Our local cat rescue guy is really nice but so overwhelmed. I know so many cats who need a safe place to stay. I'm willing to foster myself and set up as I've said some kind of system. Any advice would be great. I even walk about with food as I've seen a group of kittens and a few older cats skulking about, I leave food for them, but it would be so much more productive to Trap, Neuter and return but if possible with the ones who are tame or young kittens get them socialised and into loving homes. So many are overlooked.

Thanks in advance. 

Peace 

Eilidh


----------



## chillminx (Nov 22, 2010)

Hi @Eilidh and welcome 

If you are not an experienced foster carer it would probably be wisest to start by offering your services to one of the Cat Rescue Charities that does fostering. That way you would have the practical, financial and moral support of an established organisation. This is very important when you are new to Rescue, as there is so much to learn, and many potential pitfalls.

Nothing to prevent you starting your own Rescue later on. 

Maybe contact some Rescues near you,

https://www.catchat.org/index.php/cat-rescue-centres-strathclyde-scotland

https://www.catchat.org/index.php/cat-rescue-centres-central-scotland


----------



## Eilidh (Oct 2, 2017)

chillminx said:


> Hi @Eilidh and welcome
> 
> If you are not an experienced foster carer it would probably be wisest to start by offering your services to one of the Cat Rescue Charities that does fostering. That way you would have the practical, financial and moral support of an established organisation. This is very important when you are new to Rescue, as there is so much to learn, and many potential pitfalls.
> 
> ...


Hi @chillminx

Thank you so much for your reply. It makes more sense to test the waters before jumping in head first and failing. I stay in Campbeltown which is a four hour drive from the nearest ones. I'm going to contact the local guy who does work and have a talk with him and offer myself for any purpose they need.

It's been a dream, of mine to change the system a wee bit down here as I said so many are overlooked. I've also shared this to my fb page and recived many ideas and inspiration. I'm also going to contact the centre you provided in the link and just ask for general advice.

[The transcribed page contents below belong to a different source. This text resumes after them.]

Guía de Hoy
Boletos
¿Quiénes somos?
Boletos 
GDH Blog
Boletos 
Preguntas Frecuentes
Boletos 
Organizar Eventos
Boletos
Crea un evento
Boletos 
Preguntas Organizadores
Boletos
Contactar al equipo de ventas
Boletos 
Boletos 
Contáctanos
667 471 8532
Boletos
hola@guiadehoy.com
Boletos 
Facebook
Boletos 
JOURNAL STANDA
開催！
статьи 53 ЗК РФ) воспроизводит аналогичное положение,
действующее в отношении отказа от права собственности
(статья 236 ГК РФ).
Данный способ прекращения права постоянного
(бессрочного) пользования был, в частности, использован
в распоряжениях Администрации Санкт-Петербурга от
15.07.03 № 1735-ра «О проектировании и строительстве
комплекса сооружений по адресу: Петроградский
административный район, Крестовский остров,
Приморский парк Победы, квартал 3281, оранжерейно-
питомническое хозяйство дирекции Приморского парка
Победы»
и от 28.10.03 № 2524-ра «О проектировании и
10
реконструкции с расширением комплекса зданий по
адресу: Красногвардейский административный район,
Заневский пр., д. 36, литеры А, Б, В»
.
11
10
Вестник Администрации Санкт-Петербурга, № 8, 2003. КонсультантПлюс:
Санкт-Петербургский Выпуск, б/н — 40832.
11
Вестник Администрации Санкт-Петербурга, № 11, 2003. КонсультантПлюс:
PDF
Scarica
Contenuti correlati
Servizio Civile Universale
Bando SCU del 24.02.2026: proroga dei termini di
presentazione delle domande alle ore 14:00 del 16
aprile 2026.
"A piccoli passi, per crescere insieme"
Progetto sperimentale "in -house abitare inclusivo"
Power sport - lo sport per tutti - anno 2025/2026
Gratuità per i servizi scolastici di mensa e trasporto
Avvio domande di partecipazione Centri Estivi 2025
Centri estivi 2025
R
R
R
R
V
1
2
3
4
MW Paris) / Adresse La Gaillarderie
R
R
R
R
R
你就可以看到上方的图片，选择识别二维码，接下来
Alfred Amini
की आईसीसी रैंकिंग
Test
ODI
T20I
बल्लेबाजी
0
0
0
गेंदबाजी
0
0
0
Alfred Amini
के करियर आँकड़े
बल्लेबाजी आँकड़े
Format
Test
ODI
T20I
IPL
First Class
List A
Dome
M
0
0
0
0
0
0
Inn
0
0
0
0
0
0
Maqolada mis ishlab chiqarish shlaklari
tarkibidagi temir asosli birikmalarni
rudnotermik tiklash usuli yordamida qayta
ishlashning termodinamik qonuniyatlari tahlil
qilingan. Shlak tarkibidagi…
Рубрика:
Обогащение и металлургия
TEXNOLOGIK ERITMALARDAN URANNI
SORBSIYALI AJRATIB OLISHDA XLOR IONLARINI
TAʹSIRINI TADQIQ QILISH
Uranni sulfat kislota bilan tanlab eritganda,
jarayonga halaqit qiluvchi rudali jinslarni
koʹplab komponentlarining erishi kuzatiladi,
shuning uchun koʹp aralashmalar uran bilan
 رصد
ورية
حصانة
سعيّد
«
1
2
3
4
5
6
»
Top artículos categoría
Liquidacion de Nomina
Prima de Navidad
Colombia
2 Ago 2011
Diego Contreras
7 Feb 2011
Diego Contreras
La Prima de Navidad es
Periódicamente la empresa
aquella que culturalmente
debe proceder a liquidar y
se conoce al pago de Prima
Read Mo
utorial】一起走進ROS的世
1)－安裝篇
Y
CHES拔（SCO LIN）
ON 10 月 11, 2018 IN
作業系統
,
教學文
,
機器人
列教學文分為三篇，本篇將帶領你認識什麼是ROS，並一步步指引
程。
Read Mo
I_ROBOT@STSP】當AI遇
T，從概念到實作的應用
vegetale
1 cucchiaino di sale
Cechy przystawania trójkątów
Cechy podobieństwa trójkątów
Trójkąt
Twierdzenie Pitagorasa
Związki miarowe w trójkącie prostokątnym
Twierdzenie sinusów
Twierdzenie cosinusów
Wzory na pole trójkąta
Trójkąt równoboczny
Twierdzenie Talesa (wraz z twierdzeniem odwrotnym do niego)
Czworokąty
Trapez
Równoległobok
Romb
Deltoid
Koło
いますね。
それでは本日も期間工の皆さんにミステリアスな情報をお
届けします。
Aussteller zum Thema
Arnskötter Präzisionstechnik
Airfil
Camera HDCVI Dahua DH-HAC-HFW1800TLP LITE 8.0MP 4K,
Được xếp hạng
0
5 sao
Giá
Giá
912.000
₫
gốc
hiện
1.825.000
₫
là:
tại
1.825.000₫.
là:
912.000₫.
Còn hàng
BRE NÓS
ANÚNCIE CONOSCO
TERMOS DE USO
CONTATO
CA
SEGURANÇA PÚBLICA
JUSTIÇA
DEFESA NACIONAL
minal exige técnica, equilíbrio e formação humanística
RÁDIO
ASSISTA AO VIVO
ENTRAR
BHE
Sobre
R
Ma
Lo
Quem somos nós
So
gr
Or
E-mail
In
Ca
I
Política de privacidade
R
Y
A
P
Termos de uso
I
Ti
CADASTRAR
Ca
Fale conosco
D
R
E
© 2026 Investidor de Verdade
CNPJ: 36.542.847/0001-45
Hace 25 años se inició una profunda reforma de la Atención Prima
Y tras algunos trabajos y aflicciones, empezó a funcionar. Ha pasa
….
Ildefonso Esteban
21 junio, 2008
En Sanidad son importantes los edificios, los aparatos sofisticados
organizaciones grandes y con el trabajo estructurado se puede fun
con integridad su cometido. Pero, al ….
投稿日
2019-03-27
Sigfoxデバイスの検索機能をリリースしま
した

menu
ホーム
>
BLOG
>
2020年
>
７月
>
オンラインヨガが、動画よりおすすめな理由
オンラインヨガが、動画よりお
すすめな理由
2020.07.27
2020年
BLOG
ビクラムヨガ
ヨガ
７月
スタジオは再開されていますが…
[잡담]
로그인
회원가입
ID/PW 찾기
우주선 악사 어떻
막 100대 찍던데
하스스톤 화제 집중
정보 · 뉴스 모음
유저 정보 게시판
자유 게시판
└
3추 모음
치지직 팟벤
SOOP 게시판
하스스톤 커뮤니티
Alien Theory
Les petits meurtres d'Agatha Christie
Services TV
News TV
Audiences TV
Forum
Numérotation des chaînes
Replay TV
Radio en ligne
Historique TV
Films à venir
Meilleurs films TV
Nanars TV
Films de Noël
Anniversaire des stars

Thanks again for your help, advice and, sound support.

Eilidh ✌


----------



## Eilidh (Oct 2, 2017)

@chillminx, I meant to say thanks for your support and sound advice! Lol. My head is minced the day 
peace ✌


----------



## chillminx (Nov 22, 2010)

You are very welcome @Eilidh. I am sure you will be able to make a big difference in cat rescue, especially where it is most needed. 

I wish you well


----------



## Eilidh (Oct 2, 2017)

Thank you @chillminx, that really means a lot.

Eilidh ✌


----------